Divansızların bembeyaz ayetleri gibi peşin hüküm giydik.
Gözlerim deniziğnesi.
Kırıl benliğimin benli gözenekleri
İçinde, sürgünlerin gizli sessizliği.
Alnıma dayarım güz görümlük ömrümü, seherin cılız eliyle.
Uzaktaki vahşi güle hüzün kokarım. Ve ölüm ardıma leke
düşer, gözlerimden çekilen sıcaklık korkuluk yüzümde
soğur soğur, iki kaş arasında yenilir kendine uzun yol.
Çiçek tüter düşler karanlığı kısıp pencerede
gök uçurtma çeker yıldız çölüne
Bir ışık örtüsü açılacak göğe, acılaşan gecede; suya ateş
düşüp kirpiklerime gömülecek, yüzüme sıkışmış erguvan
ölüleri. Dilenci kızlara serpinti yağmurun kırık sesi.
Ay batışı gözlere iki ezgi gibi hüzün çökerim, tetikte
yalnız kalan gölgemle. Sıkıntımın yıldız sefası, n’olur
kapatma kollarını, sakalıma basma sabah. Denk cepheli
çalışmalar ederi kadar başlık paramız, asmayın bizi.

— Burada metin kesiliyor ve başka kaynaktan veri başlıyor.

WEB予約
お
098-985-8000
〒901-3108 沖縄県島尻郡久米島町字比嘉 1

Güvencin uçuşu, alabildiğine rüzgâr;
gez arpacık göz tetikte.
Ölüm açmazda bekleyen kuş seslerine sağanak: Bakire
umutlar. Görünmez viranlığım. Çiğ damlacıkları…

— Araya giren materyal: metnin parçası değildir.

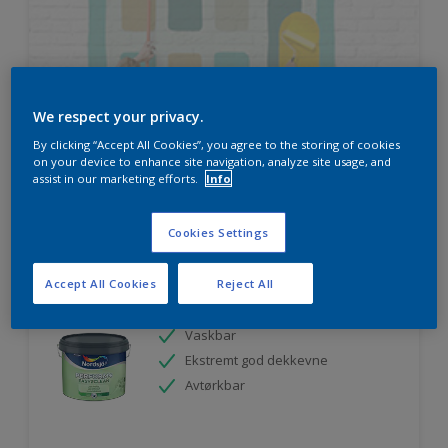
HVOR MYE MALING TRENGER DU?
We respect your privacy.
By clicking “Accept All Cookies”, you agree to the storing of cookies
Prøv produktkalkulatoren
on your device to enhance site navigation, analyze site usage, and
assist in our marketing efforts.
Info
Cookies Settings
Nordsjö Perform+ Easy2Clean
Accept All Cookies
Reject All
interiørmaling
Vaskbar
Ekstremt god dekkevne
Avtørkbar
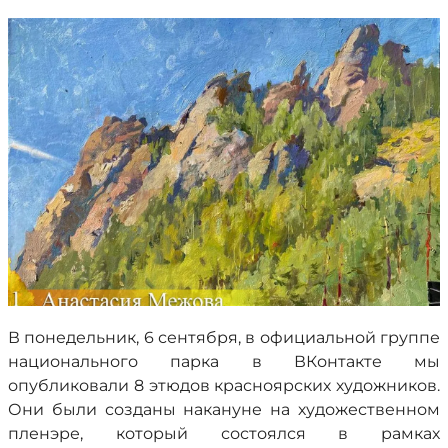
В понедельник, 6 сентября, в официальной группе
национального парка в ВКонтакте мы
опубликовали 8 этюдов красноярских художников.
Они были созданы накануне на художественном
пленэре, который состоялся в рамках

Soluğunda sevişen fesleğenlerin, üç kulaç kurşuni sudan
gözlerini saran kokusu; sendeleyen hoş bir yaşam,
inanç yüklü gülüşlerde. Gecenin sararmış mühründe billurlaşan
sessizliğe dolunay doğarım.
Düş artık yakamdan
güneş kırıklarına dadanan sevda.
KAYNAKÇA: İhsan Işık / Resimli ve Metin Örnekli Türkiye Edebiyatçılar ve Kültür Adamları Ansiklopedisi (C. 12, 2018).